A wing wall (also "wingwall" or "wing-wall") is a smaller wall attached or next to a larger wall or structure.

==Bridges==
In a bridge, the wing walls are adjacent to the abutments and act as retaining walls. They are generally constructed of the same material as those of abutments. The wing walls can either be attached to the abutment or be independent of it. Wing walls are provided at both ends of the abutments to retain the earth filling of the approaches. Their design depends upon the nature of the embankment and does not depend upon the type or parts of the bridge.

The soil and fill supporting the roadway and approach embankment are retained by the wing walls, which can be at a right angle to the abutment or splayed at different angles. The wing walls are generally constructed at the same time and of the same materials as the abutments.

== Classification of wing walls ==
Wing walls can be classified according to their position in plan with respect to banks and abutments. The classification is as follows:
1. Straight wing walls: used for small bridges, on drains with low banks and for railway bridges in cities (weep holes are provided).

## Work task 1
Answer these from the wing wall text:
(a) In a bridge, what do wing walls act as?
(b) What does the design of wing walls depend on?
(c) What are straight wing walls used for?
## Work task 2
Quote the wing wall text from "A wing wall" up to and including "as the abutments.".
## Work task 3
Extend the wing wall text from the point where it stops.
You won't need the listing for any of this work.

## Information provided
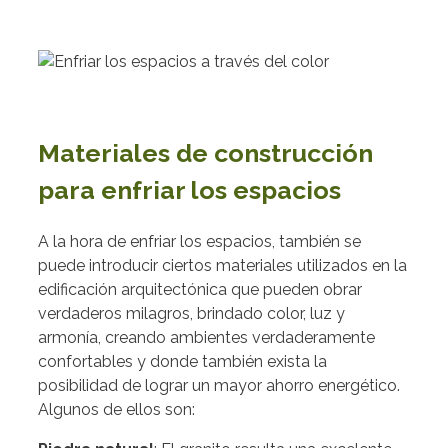
Materiales de construcción
para enfriar los espacios
A la hora de enfriar los espacios, también se
puede introducir ciertos materiales utilizados en la
edificación arquitectónica que pueden obrar
verdaderos milagros, brindado color, luz y
armonía, creando ambientes verdaderamente
confortables y donde también exista la
posibilidad de lograr un mayor ahorro energético.
Algunos de ellos son:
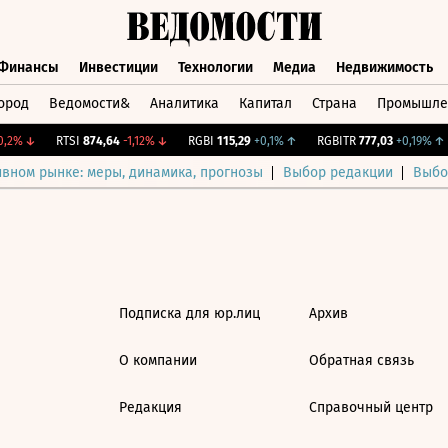
Финансы
Инвестиции
Технологии
Медиа
Недвижимость
ород
Ведомости&
Аналитика
Капитал
Страна
Промышле
а
Финансы
Инвестиции
Технологии
Медиа
Недвижимос
,2%
↓
RTSI
874,64
-1,12%
↓
RGBI
115,29
+0,1%
↑
RGBITR
777,03
+0,19%
↑
ивном рынке: меры, динамика, прогнозы
Выбор редакции
Выбо
Подписка для юр.лиц
Архив
О компании
Обратная связь
Редакция
Справочный центр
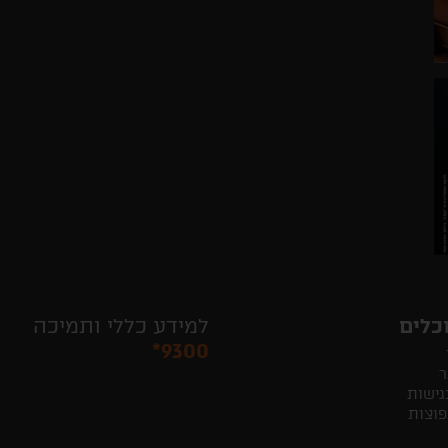
כלים
למידע כללי ותמיכה
*9300
ר
גישות
פוצות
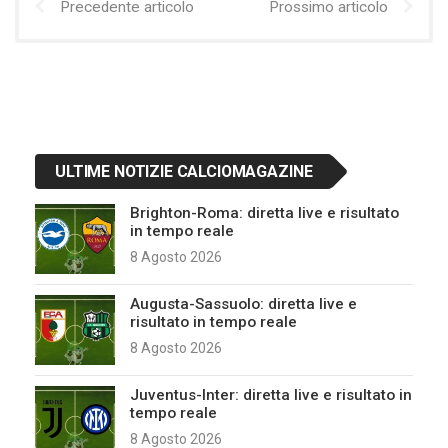
Precedente articolo
Prossimo articolo
ULTIME NOTIZIE CALCIOMAGAZINE
Brighton-Roma: diretta live e risultato
in tempo reale
8 Agosto 2026
Augusta-Sassuolo: diretta live e
risultato in tempo reale
8 Agosto 2026
Juventus-Inter: diretta live e risultato in
tempo reale
8 Agosto 2026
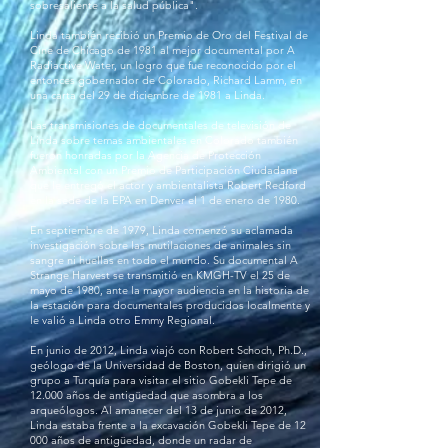
sobresaliente a la salud pública".
Linda también recibió un Premio de Oro del Festival de
Cine de Chicago de 1981 al mejor documental por A
Radiactive Water, un logro que fue reconocido por el
entonces gobernador de Colorado, Richard Lamm, en
una carta del 29 de diciembre de 1981 a Linda.
Las transmisiones de documentales de televisión de
Linda sobre temas ambientales en Colorado también
fueron honradas por la Agencia de Protección
Ambiental con un Premio de Participación Ciudadana
que le entregó el actor y ambientalista Robert Redford
en la sede de la EPA en Denver el 1 de enero de 1980.
En septiembre de 1979, Linda comenzó su aclamada
investigación sobre las mutilaciones de animales sin
sangre ni huellas en todo el mundo. Su documental A
Strange Harvest se transmitió en KMGH-TV el 25 de
mayo de 1980, ante la mayor audiencia en la historia de
la estación para documentales producidos localmente y
le valió a Linda otro Emmy Regional.
En junio de 2012, Linda viajó con Robert Schoch, Ph.D.,
geólogo de la Universidad de Boston, quien dirigió un
grupo a Turquía para visitar el sitio Gobekli Tepe de
12.000 años de antigüedad que asombra a los
arqueólogos. Al amanecer del 13 de junio de 2012,
Linda estaba frente a la excavación Gobekli Tepe de 12
000 años de antigüedad, donde un radar de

## Your response 1
(a) Retaining walls.
(b) The nature of the embankment.
(c) Small bridges, drains with low banks, and railway bridges in cities.

## Your response 2
A wing wall (also "wingwall" or "wing-wall") is a smaller wall attached or next to a larger wall or structure.

==Bridges==
In a bridge, the wing walls are adjacent to the abutments and act as retaining walls. They are generally constructed of the same material as those of abutments. The wing walls can either be attached to the abutment or be independent of it. Wing walls are provided at both ends of the abutments to retain the earth filling of the approaches. Their design depends upon the nature of the embankment and does not depend upon the type or parts of the bridge.

The soil and fill supporting the roadway and approach embankment are retained by the wing walls, which can be at a right angle to the abutment or splayed at different angles. The wing walls are generally constructed at the same time and of the same materials as the abutments.

## Your response 3
2. Splayed wing walls: used for bridges across rivers. They provide smooth entry and exit to the water. The splay is usually 45°. Their top width is 0.5 m, face batter 1 in 12 and back batter 1 in 6, weep holes are provided.
3. Return wing walls: used where banks are high and hard or firm. Their top width is 1.5 m and face is vertical and back battered 1 in 4. Scour can be a problem for wing walls and abutments both, as the water in the stream erodes the supporting soil.

==Other uses==
Wing walls provide smooth entry of water into the bridge site and provide support and protect the embankment. Wing walls can serve as buttresses to support walls. They can also be purely decorative.